■ **ACTIVITY**
Where a line holds the word "giáo", copy that line from the data below.

Extracted data entries:
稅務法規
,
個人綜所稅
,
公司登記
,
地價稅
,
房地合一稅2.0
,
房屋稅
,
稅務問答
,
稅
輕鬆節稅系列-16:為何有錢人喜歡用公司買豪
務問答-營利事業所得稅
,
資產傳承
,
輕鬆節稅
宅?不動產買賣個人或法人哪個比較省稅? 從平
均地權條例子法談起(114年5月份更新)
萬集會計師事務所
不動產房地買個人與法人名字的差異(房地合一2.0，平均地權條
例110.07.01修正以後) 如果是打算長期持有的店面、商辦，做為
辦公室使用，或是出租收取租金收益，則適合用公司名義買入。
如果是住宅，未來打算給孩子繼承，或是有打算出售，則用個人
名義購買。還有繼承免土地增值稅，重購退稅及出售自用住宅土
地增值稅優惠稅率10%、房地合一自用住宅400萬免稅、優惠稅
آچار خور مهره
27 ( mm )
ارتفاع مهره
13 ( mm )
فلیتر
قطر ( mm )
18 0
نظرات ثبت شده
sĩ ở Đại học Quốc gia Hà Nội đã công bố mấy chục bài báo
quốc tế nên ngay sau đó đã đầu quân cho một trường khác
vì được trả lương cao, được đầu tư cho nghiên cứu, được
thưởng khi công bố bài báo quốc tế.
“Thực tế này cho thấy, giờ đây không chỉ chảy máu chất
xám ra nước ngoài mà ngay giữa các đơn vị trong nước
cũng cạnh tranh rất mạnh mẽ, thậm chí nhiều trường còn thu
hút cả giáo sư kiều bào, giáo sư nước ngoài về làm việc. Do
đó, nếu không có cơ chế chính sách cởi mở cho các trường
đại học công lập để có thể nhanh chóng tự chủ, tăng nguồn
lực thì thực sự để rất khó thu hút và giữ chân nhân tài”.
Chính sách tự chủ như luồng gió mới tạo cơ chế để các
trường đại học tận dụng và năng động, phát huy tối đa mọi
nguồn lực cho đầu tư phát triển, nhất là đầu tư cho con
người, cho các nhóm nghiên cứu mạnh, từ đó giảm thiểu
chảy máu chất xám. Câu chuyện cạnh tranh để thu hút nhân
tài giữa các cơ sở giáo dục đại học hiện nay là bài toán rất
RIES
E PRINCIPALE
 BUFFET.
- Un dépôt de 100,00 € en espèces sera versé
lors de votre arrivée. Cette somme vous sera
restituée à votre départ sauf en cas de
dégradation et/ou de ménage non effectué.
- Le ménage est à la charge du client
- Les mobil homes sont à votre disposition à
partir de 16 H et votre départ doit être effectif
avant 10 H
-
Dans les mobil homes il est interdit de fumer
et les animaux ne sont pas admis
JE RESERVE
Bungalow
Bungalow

■ **EXERCISE ANSWER**
hút cả giáo sư kiều bào, giáo sư nước ngoài về làm việc. Do
tài giữa các cơ sở giáo dục đại học hiện nay là bài toán rất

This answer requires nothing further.